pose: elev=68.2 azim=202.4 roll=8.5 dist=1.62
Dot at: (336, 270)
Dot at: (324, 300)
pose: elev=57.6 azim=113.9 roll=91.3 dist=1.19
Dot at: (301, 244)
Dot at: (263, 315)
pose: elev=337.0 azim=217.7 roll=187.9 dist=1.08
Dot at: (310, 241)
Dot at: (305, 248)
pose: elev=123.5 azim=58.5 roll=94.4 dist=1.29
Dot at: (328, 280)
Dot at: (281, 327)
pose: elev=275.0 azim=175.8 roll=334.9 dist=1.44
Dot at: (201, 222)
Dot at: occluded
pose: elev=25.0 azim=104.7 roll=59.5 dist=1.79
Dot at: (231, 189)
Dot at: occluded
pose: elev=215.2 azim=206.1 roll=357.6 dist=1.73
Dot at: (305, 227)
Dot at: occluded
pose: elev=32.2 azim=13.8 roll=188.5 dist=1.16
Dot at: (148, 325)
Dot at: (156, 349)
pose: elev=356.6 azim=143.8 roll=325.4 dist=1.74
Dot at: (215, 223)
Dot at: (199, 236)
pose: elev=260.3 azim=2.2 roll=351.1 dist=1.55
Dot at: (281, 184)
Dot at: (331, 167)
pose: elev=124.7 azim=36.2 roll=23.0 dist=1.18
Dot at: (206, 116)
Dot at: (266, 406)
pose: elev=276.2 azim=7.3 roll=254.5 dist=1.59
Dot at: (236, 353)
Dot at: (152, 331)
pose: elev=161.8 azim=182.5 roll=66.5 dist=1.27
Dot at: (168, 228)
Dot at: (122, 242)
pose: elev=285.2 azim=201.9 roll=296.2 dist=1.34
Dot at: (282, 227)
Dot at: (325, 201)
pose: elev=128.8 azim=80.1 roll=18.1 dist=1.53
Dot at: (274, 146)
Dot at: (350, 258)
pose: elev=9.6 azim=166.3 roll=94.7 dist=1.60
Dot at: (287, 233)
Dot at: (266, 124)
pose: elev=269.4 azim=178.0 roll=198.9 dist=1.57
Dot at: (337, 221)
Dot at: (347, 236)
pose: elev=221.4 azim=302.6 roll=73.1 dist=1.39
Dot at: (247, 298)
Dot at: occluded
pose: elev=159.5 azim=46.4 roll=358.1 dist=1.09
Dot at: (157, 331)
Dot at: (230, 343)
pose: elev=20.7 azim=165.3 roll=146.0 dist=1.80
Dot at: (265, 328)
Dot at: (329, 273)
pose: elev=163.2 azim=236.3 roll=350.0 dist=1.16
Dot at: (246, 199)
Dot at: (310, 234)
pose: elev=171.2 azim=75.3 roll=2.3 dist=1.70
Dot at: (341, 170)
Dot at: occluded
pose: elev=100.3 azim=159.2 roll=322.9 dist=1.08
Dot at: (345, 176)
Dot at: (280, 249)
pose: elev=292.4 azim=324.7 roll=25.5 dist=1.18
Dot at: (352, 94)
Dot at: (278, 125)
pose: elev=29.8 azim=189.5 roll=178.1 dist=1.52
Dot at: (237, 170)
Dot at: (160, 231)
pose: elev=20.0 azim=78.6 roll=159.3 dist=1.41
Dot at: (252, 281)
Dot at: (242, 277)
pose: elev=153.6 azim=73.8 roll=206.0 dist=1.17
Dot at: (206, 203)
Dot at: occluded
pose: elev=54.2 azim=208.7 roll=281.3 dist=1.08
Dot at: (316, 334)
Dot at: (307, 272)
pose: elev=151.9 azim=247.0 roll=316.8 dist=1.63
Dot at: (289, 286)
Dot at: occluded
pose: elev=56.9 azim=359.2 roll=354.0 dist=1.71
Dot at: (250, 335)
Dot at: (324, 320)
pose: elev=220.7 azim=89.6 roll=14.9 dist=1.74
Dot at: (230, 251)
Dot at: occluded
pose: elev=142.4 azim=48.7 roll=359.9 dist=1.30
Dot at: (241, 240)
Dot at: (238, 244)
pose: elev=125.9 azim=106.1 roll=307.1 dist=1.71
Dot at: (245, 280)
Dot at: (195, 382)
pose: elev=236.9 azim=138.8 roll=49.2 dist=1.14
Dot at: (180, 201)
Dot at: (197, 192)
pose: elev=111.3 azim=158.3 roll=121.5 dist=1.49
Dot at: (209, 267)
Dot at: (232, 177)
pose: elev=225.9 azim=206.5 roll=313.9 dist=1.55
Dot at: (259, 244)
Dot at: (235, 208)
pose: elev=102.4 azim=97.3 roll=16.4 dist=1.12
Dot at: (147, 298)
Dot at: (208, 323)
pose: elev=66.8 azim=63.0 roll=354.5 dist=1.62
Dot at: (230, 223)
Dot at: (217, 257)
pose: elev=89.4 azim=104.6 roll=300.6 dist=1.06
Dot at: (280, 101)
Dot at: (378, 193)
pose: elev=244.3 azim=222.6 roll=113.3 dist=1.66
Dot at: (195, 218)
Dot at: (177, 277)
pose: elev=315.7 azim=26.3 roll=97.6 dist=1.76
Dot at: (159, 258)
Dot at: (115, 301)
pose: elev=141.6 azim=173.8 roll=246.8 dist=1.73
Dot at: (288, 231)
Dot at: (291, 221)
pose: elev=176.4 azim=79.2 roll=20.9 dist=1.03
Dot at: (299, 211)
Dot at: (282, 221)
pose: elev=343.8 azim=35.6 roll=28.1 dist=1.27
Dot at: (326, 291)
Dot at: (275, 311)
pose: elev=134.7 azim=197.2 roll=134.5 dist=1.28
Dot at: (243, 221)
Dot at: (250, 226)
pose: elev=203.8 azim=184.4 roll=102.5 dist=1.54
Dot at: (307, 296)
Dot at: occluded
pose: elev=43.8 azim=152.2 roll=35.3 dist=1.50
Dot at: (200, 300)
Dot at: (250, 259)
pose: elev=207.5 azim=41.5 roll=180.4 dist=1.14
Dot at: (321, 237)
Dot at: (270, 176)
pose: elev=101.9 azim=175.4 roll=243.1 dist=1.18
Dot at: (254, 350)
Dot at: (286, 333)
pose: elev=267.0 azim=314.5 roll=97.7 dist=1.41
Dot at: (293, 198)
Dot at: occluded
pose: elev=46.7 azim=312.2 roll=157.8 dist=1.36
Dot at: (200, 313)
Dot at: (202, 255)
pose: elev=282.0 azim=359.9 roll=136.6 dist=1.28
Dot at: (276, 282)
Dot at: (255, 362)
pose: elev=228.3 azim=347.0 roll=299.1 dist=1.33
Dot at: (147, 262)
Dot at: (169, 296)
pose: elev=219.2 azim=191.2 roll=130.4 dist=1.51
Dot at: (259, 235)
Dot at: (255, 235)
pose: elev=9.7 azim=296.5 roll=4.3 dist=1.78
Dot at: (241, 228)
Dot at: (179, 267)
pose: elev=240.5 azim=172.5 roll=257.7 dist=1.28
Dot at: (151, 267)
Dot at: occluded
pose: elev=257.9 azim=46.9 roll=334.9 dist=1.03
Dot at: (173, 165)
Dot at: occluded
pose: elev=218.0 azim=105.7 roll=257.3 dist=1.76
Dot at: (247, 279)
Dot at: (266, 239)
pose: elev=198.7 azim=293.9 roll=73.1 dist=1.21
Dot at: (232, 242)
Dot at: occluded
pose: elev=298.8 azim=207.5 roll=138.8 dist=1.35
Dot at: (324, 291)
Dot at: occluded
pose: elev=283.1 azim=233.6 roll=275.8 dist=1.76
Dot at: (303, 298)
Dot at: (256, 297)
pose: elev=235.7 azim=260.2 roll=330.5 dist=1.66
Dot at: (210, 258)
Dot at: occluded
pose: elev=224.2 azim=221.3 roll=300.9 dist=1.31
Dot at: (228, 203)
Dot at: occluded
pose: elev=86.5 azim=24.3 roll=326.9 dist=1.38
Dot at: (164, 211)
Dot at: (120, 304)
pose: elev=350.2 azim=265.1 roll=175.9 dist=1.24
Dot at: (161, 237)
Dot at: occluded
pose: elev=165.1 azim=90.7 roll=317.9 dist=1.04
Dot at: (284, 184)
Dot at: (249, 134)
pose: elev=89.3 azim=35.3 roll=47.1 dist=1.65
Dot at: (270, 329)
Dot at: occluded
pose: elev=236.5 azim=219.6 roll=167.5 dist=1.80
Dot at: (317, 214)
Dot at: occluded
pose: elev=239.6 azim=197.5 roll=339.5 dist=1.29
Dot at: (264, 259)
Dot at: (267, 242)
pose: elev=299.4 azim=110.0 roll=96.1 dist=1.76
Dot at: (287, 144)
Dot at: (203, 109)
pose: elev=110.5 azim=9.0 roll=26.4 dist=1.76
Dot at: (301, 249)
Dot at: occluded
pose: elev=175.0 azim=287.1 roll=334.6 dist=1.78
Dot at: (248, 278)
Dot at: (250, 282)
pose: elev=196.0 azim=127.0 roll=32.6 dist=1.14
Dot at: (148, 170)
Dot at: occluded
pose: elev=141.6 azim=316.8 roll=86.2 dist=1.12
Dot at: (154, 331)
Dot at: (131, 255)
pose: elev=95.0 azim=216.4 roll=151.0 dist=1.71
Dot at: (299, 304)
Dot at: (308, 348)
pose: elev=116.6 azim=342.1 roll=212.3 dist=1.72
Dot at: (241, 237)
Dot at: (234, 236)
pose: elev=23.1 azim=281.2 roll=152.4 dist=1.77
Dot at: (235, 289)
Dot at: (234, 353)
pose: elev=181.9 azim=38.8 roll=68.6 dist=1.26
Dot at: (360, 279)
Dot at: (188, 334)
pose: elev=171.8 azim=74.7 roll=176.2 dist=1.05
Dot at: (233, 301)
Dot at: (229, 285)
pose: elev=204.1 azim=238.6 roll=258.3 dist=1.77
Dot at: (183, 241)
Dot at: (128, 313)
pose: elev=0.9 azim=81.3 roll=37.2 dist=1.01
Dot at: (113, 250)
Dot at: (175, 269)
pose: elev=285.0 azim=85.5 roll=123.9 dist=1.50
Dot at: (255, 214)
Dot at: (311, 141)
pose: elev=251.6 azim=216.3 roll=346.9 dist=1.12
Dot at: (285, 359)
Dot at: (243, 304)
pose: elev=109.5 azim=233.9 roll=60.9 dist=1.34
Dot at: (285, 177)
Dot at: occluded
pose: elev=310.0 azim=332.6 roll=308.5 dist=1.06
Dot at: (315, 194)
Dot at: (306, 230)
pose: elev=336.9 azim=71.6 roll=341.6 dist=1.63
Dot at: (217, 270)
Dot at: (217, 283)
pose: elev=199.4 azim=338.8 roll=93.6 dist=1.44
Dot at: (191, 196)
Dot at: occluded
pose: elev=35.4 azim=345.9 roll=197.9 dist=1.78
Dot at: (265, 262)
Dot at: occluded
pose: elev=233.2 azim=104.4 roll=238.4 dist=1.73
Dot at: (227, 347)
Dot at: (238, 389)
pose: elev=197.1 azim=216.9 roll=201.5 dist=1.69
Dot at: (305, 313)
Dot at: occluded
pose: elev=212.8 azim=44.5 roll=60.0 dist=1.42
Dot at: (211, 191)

-=-=-=-=-

PROBLEM DETAILS:
Can you copy the items above word for word, from the line containing "pose: elev=43.8 azim=152.2" through the line containing "Dot at: (286, 333)"?

WRITTEN RESPONSE:
pose: elev=43.8 azim=152.2 roll=35.3 dist=1.50
Dot at: (200, 300)
Dot at: (250, 259)
pose: elev=207.5 azim=41.5 roll=180.4 dist=1.14
Dot at: (321, 237)
Dot at: (270, 176)
pose: elev=101.9 azim=175.4 roll=243.1 dist=1.18
Dot at: (254, 350)
Dot at: (286, 333)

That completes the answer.